Task inputs —

##########

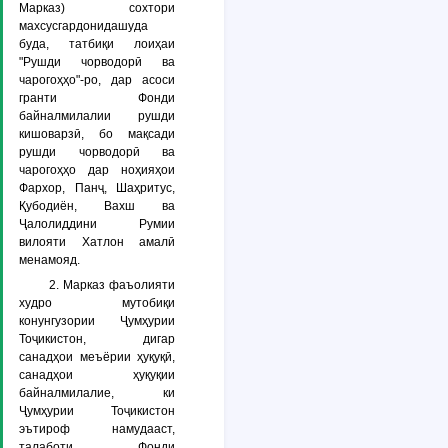
Марказ) сохтори
махсусгардонидашуда
буда, татбиқи лоиҳаи
"Рушди чорводорӣ ва
чарогоҳҳо"-ро, дар асоси
гранти Фонди
байналмилалии рушди
кишоварзӣ, бо мақсади
рушди чорводорӣ ва
чарогоҳҳо дар ноҳияҳои
Фархор, Панҷ, Шаҳритус,
Қубодиён, Вахш ва
Ҷалолиддини Румии
вилояти Хатлон амалӣ
менамояд.
2. Марказ фаъолияти
худро мутобиқи
конунгузории Ҷумҳурии
Тоҷикистон, дигар
санадҳои меъёрии ҳуқуқӣ,
санадҳои ҳуқуқии
байналмилалие, ки
Ҷумҳурии Тоҷикистон
эътироф намудааст,
талаботи Фонди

##########

What to produce — Turn the lines above into a numbered list, skipping any blank lines. Leave the pictures out of your answer.

Answer to the exercise —
1. Марказ) сохтори
2. махсусгардонидашуда
3. буда, татбиқи лоиҳаи
4. "Рушди чорводорӣ ва
5. чарогоҳҳо"-ро, дар асоси
6. гранти Фонди
7. байналмилалии рушди
8. кишоварзӣ, бо мақсади
9. рушди чорводорӣ ва
10. чарогоҳҳо дар ноҳияҳои
11. Фархор, Панҷ, Шаҳритус,
12. Қубодиён, Вахш ва
13. Ҷалолиддини Румии
14. вилояти Хатлон амалӣ
15. менамояд.
16. 2. Марказ фаъолияти
17. худро мутобиқи
18. конунгузории Ҷумҳурии
19. Тоҷикистон, дигар
20. санадҳои меъёрии ҳуқуқӣ,
21. санадҳои ҳуқуқии
22. байналмилалие, ки
23. Ҷумҳурии Тоҷикистон
24. эътироф намудааст,
25. талаботи Фонди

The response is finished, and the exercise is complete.